[Collected data]

==========

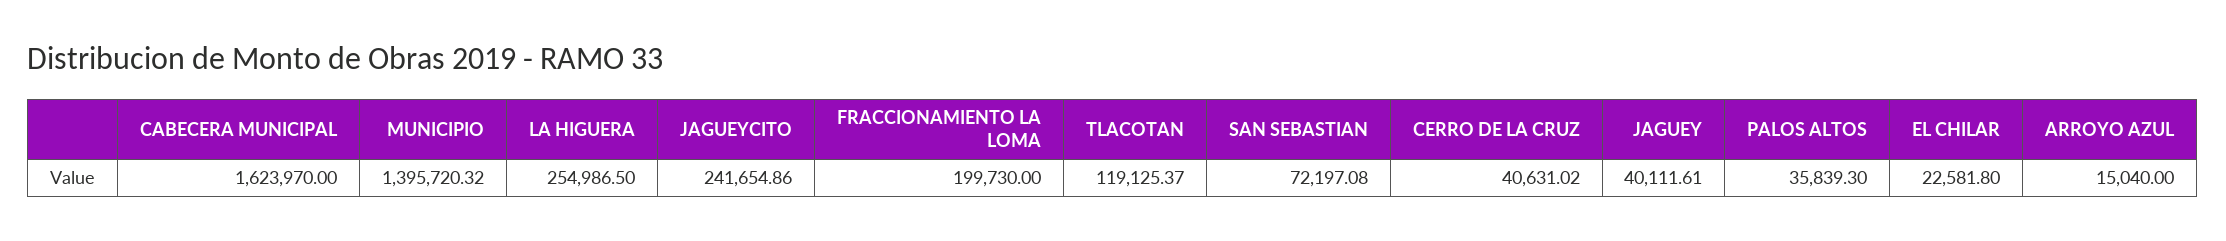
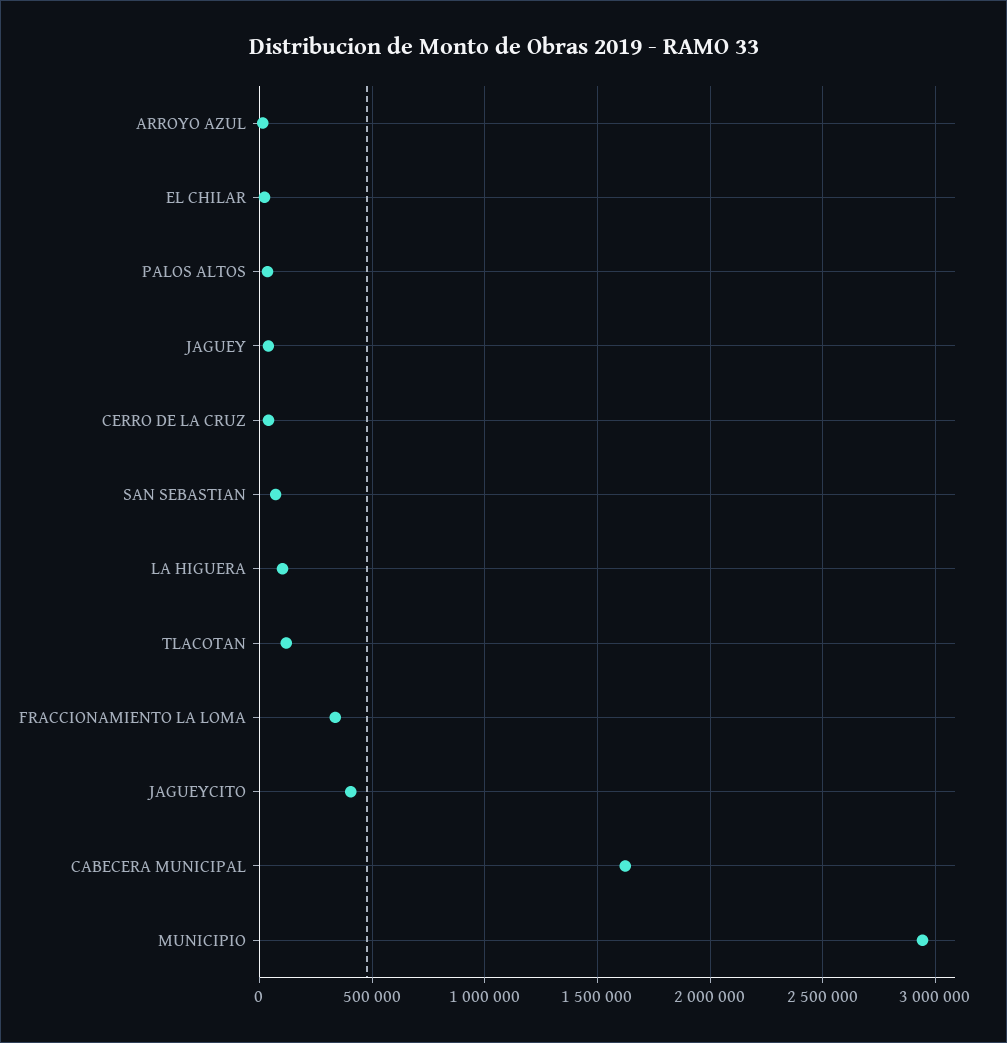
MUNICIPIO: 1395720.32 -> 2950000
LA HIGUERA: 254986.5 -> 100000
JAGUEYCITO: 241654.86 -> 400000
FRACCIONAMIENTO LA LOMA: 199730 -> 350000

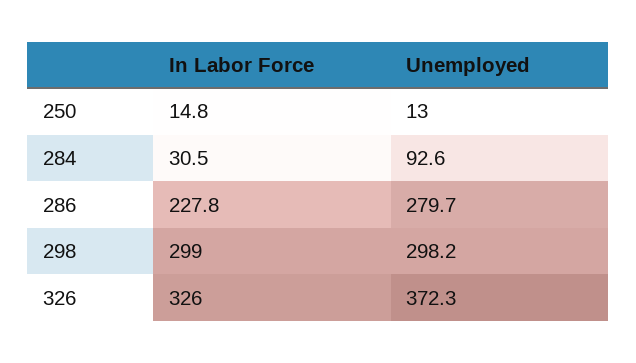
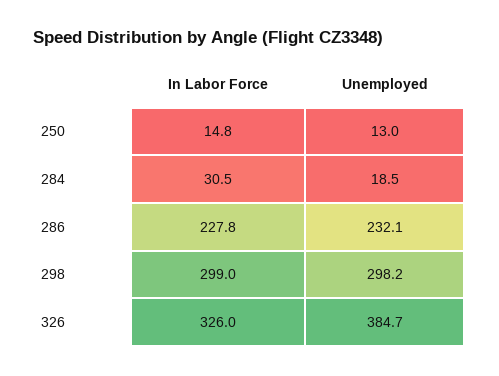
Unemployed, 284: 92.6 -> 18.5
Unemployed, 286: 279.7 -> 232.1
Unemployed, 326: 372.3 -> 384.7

==========

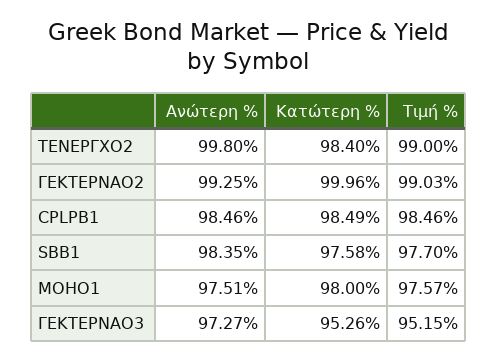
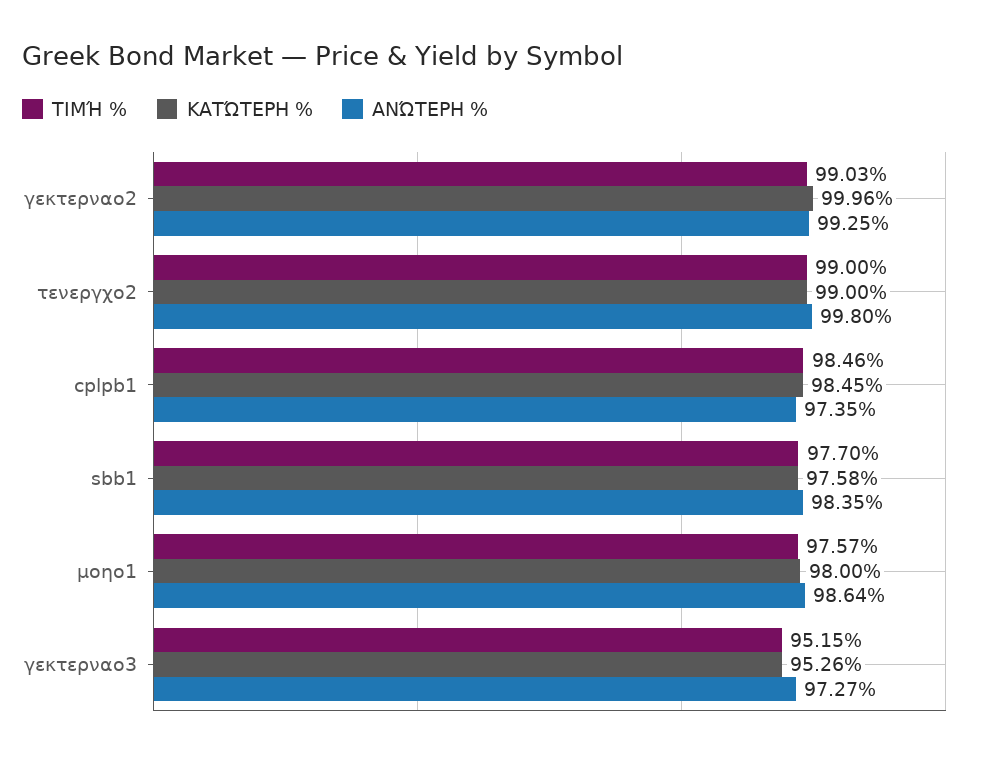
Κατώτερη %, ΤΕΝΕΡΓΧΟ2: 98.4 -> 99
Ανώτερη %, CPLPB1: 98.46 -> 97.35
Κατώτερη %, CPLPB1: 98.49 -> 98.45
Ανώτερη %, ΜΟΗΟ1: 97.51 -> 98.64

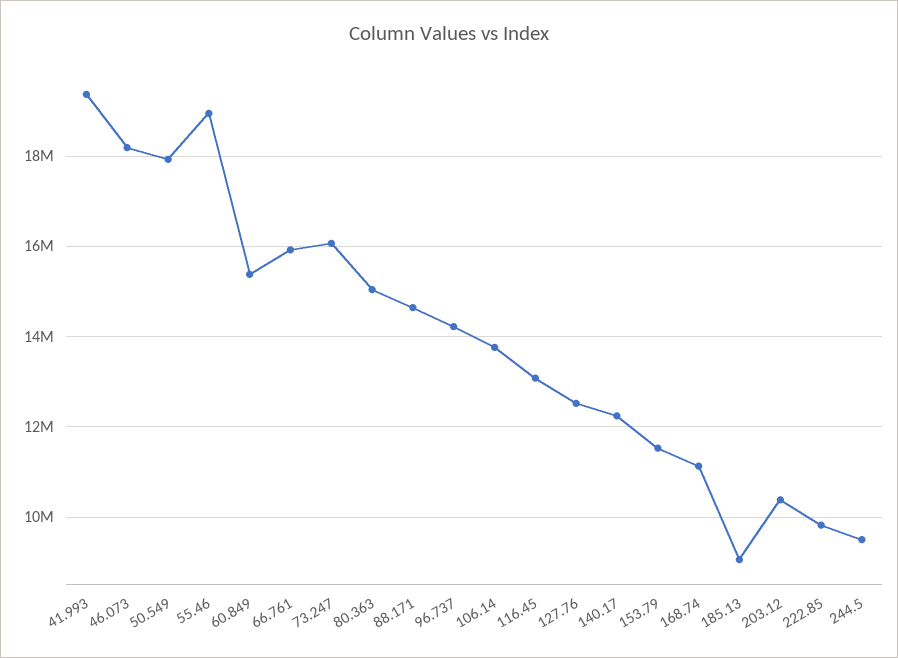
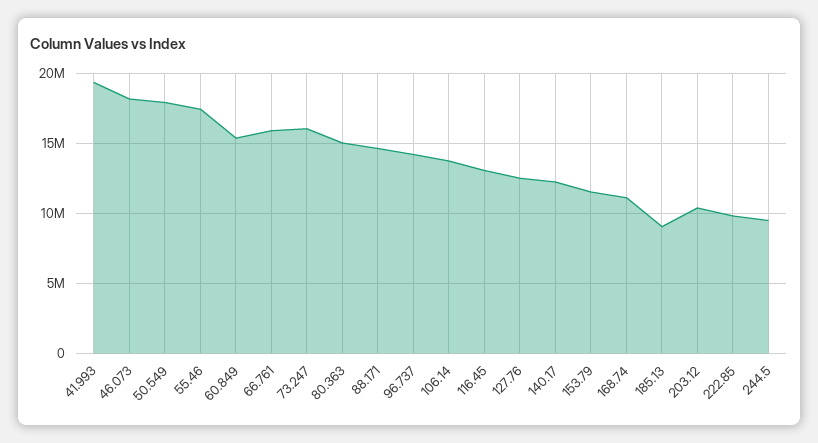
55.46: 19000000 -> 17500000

==========

I'd like the lines above repeated exactly, from the one that contains "Ανώτερη %, CPLPB1: 98.46 -> 97.35" through the one that contains "55.46: 19000000 -> 17500000", with no pictures.

● **PROBLEM SOLUTION**
Ανώτερη %, CPLPB1: 98.46 -> 97.35
Κατώτερη %, CPLPB1: 98.49 -> 98.45
Ανώτερη %, ΜΟΗΟ1: 97.51 -> 98.64

55.46: 19000000 -> 17500000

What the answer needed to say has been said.